Work task: Your response should be every line from the entries that includes the string "type".

Stored data
------------------------------------

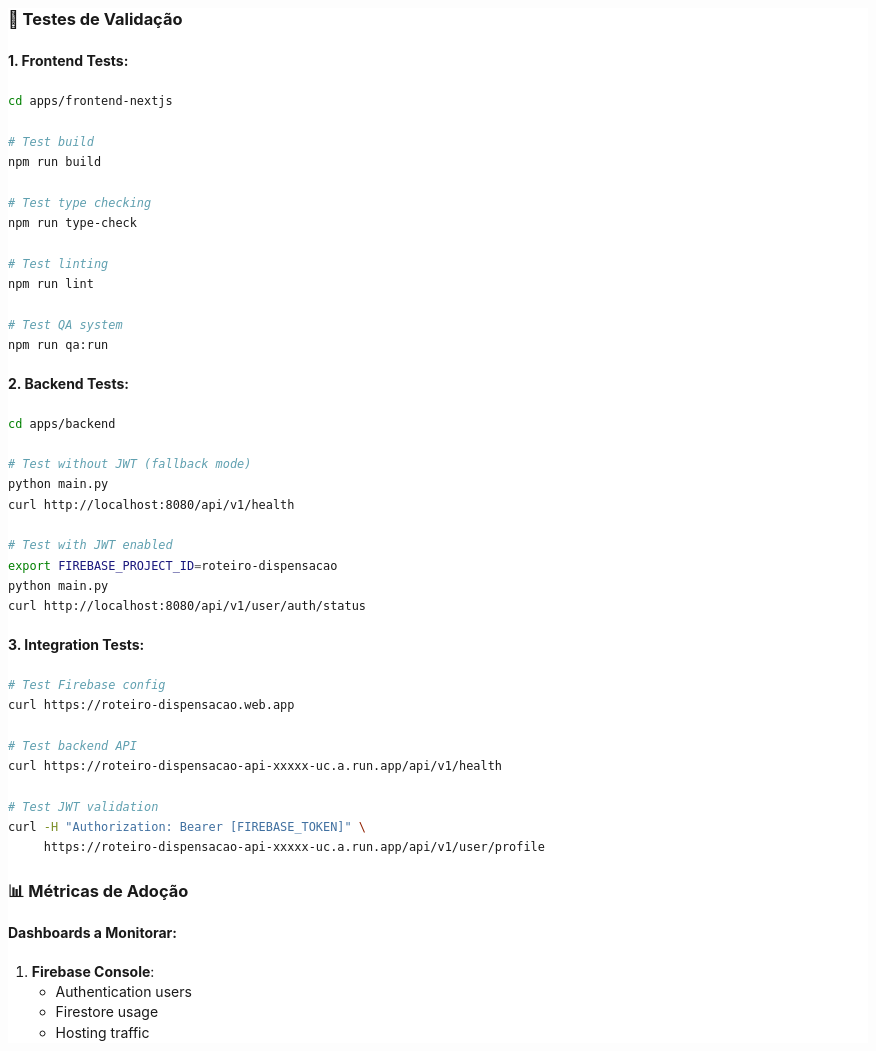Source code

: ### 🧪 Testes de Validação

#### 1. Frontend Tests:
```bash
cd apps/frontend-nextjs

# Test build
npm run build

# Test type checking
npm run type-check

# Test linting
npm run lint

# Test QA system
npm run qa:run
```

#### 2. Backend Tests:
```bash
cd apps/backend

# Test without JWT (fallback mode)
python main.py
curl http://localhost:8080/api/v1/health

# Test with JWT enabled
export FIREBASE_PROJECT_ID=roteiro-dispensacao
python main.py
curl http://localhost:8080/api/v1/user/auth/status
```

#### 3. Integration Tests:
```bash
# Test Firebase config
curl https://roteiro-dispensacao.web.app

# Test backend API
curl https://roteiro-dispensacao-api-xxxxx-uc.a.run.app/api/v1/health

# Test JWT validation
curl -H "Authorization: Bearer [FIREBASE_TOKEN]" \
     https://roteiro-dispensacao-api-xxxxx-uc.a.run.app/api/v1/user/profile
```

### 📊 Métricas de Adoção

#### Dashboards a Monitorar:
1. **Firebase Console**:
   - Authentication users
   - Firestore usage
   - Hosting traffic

------------------------------------

Solution to this exercise:
# Test type checking
npm run type-check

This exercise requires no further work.